On 17 July the leaders met together to deal
with immediate matters of administration. The streets and houses had to be
cleared of corpses, whose disposal must be arranged. Quarters within the city
had to be allotted to the soldiers and the pilgrims. Preparations must be made
to meet the coming Egyptian counter-attack. It was also discussed whether
Tancred should be allowed to keep all the treasure, which included eight huge
silver lamps, that he had taken from the Dome of the Rock. Then someone raised
the question of the election of a king. The clergy at once protested. Spiritual
needs came first.

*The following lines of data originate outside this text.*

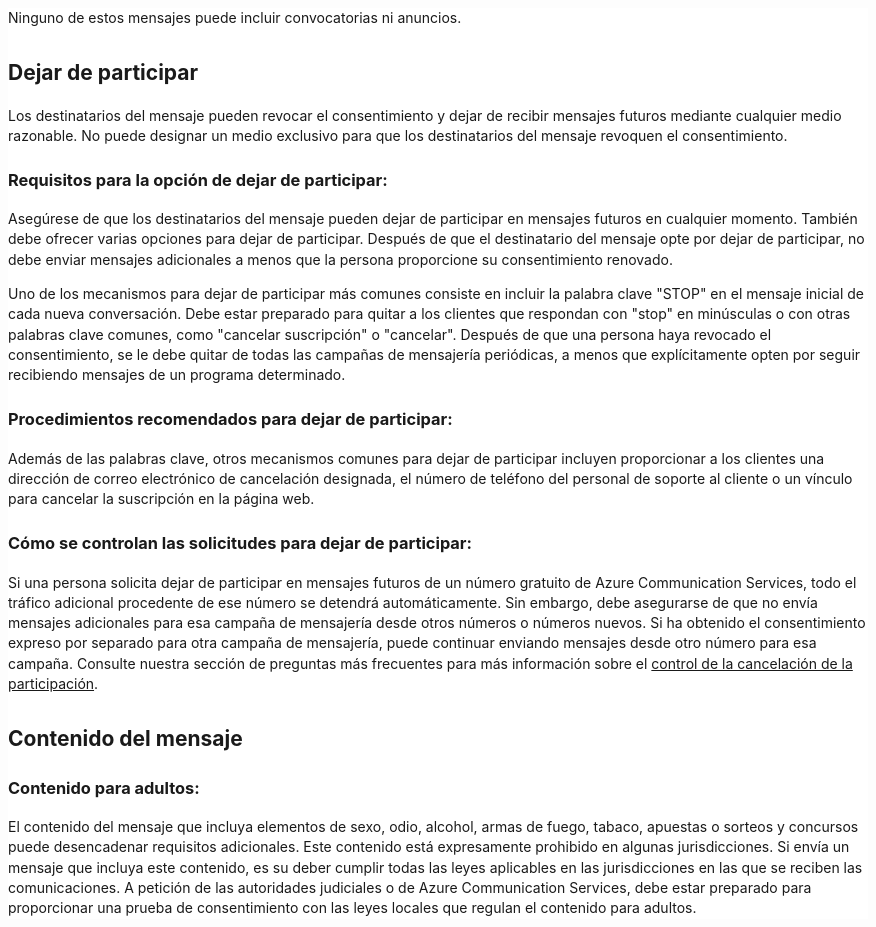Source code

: Ninguno de estos mensajes puede incluir convocatorias ni anuncios.

## <a name="opt-out"></a>Dejar de participar

Los destinatarios del mensaje pueden revocar el consentimiento y dejar de recibir mensajes futuros mediante cualquier medio razonable. No puede designar un medio exclusivo para que los destinatarios del mensaje revoquen el consentimiento. 

### <a name="opt-out-requirements"></a>Requisitos para la opción de dejar de participar:

Asegúrese de que los destinatarios del mensaje pueden dejar de participar en mensajes futuros en cualquier momento. También debe ofrecer varias opciones para dejar de participar. Después de que el destinatario del mensaje opte por dejar de participar, no debe enviar mensajes adicionales a menos que la persona proporcione su consentimiento renovado.

Uno de los mecanismos para dejar de participar más comunes consiste en incluir la palabra clave "STOP" en el mensaje inicial de cada nueva conversación. Debe estar preparado para quitar a los clientes que respondan con "stop" en minúsculas o con otras palabras clave comunes, como "cancelar suscripción" o "cancelar". Después de que una persona haya revocado el consentimiento, se le debe quitar de todas las campañas de mensajería periódicas, a menos que explícitamente opten por seguir recibiendo mensajes de un programa determinado.

### <a name="opt-out-best-practices"></a>Procedimientos recomendados para dejar de participar:

Además de las palabras clave, otros mecanismos comunes para dejar de participar incluyen proporcionar a los clientes una dirección de correo electrónico de cancelación designada, el número de teléfono del personal de soporte al cliente o un vínculo para cancelar la suscripción en la página web. 

### <a name="how-we-handle-opt-out-requests"></a>Cómo se controlan las solicitudes para dejar de participar:

Si una persona solicita dejar de participar en mensajes futuros de un número gratuito de Azure Communication Services, todo el tráfico adicional procedente de ese número se detendrá automáticamente. Sin embargo, debe asegurarse de que no envía mensajes adicionales para esa campaña de mensajería desde otros números o números nuevos. Si ha obtenido el consentimiento expreso por separado para otra campaña de mensajería, puede continuar enviando mensajes desde otro número para esa campaña. Consulte nuestra sección de preguntas más frecuentes para más información sobre el [control de la cancelación de la participación](https://github.com/Prakulka/azure-docs-pr/blob/master/articles/communication-services/concepts/telephony-sms/sms-faq.md#how-can-i-receive-messages-using-azure-communication-services).

## <a name="message-content"></a>Contenido del mensaje

### <a name="adult-content"></a>Contenido para adultos:

El contenido del mensaje que incluya elementos de sexo, odio, alcohol, armas de fuego, tabaco, apuestas o sorteos y concursos puede desencadenar requisitos adicionales. Este contenido está expresamente prohibido en algunas jurisdicciones. Si envía un mensaje que incluya este contenido, es su deber cumplir todas las leyes aplicables en las jurisdicciones en las que se reciben las comunicaciones. A petición de las autoridades judiciales o de Azure Communication Services, debe estar preparado para proporcionar una prueba de consentimiento con las leyes locales que regulan el contenido para adultos.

Before a king could be elected a Patriarch must be appointed,
who would preside over the election. William of Tyre, writing nearly a century
later when the monarchy was fully accepted, regarded this, archbishop though he
was, as a scandalous attempt of the Church to go beyond its rights. But it was
only resented at the time because its promoters were unworthy churchmen. A
Patriarch was needed. Had Symeon still been living, his rights would have been
respected. Adhemar had approved of him; and the Crusaders remembered gratefully
the gifts that he had sent to them to Antioch. But no other Greek or Syrian
ecclesiastic would have been acceptable. None, indeed, was there to put in a
claim; for the higher Orthodox clergy of Jerusalem had followed the Patriarch
into exile. A Latin must be elevated to the see; but amongst the Latin clergy
there was now no one outstanding. After Adhemar’s death, William of Orange had
been the most respected of the bishops. But he had died at Maarat an-Numan. The
most active ecclesiastic now was a Norman-Italian, Arnulf, Bishop of Marturana.
He proposed that his friend Arnulf Malecorne of Rohes, Robert of Normandy’s
chaplain, should become Patriarch and he himself would be rewarded by the
archbishopric of Bethlehem. Arnulf of Rohes was not undistinguished. He had
been tutor to William the Conqueror’s daughter, the nun Cecilia, and she had
induced her brother Robert to engage him and to promise him a bishopric. He was
an excellent preacher and a man of letters but he was considered to be very
worldly, and he was remembered as the enemy of Peter Bartholomew. Moreover the
whole transaction looked like a Norman plot. The southern French clergy,
supported, no doubt, by Raymond of Toulouse, would not co-operate; and the
proposal to elect the Patriarch before the king was abandoned. The episode was
not as important as William of Tyre believed. As the sequel showed, public
opinion still backed the Church against the secular power.